Abstract
CytoVI: Deep generative modeling of cytometry data across technologies
Flow cytometry was historically the first single cell technology to measure millions of cellular states within minutes. Due to its robustness and scalability flow cytometry and related antibody-based single cell technologies have become an irreplaceable part of routine clinics and evolved to a powerful tool for exploratory research. Opposed to the intrinsically noisy and sparse data characteristics of most genomic single cell technologies, antibody-based cytometry technologies offer high-resolution measurements of millions of cells across a wide dynamic range facilitating the analysis of large patient cohorts. However, the analysis of multi-cohort studies is often obstructed by batch effects and differences in antibody panels or technology platforms utilized to analyze samples. Here, we present CytoVI, a deep generative model designed for the integration across antibody-based technologies.

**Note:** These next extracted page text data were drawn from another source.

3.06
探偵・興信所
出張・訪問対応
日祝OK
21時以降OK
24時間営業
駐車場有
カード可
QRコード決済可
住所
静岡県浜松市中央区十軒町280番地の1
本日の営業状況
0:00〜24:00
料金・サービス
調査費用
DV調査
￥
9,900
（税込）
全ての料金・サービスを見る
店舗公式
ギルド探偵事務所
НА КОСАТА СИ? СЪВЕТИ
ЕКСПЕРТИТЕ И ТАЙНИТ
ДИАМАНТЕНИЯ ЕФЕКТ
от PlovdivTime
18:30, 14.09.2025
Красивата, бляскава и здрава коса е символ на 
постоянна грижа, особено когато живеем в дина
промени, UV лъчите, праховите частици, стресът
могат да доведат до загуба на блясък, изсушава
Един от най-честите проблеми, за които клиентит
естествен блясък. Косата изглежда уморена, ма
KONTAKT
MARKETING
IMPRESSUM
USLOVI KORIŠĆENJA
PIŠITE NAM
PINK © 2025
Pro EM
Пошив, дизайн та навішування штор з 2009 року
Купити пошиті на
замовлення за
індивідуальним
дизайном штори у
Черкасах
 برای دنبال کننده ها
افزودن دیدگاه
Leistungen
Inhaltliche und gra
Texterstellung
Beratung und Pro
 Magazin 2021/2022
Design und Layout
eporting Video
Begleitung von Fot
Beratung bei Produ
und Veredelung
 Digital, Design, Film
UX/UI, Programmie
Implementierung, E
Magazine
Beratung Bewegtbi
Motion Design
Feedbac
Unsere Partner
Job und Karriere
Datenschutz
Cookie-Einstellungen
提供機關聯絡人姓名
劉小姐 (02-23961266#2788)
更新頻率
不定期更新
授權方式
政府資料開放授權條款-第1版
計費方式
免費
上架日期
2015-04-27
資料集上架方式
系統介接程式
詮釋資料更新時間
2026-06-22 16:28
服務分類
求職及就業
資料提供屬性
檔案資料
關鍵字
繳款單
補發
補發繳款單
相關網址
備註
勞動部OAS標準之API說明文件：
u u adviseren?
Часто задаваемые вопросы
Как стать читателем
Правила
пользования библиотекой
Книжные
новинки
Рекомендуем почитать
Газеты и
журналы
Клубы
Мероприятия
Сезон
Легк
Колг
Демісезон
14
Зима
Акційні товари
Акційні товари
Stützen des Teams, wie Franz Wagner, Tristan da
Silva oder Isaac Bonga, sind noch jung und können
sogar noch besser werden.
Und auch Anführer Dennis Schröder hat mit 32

CytoVI removes technical variation in flow cytometry, CyTOF or CITE-seq data and embeds cells into a meaningful low-dimensional representation corresponding to a cells intrinsic state. CytoVI performs favourable compared to existing tools in data integration tasks, imputes missing markers in experiments with overlapping antibody panels and predicts a cells transcriptome if paired with CITE-seq data. We utilized CytoVI to generate an integrated B cell maturation atlas across 350 proteins from conventional mass cytometry data and automatically detect T cell states associated with disease in a large cohort of Non-hodgkin B cell lymphoma patient measured by flow cytometry. Beyond its applicability for preclinical research, we showcased that CytoVI can automatically identify tumor cells in chronic lymphatic leukemia patients via transfer learning and predict a patient’s diagnosis in a fully automated fashion. Therefore, CytoVI represents a powerful deep learning tool for preclinical research and enables an accurate automated analysis of immunophenotypes in patient samples in clinical settings.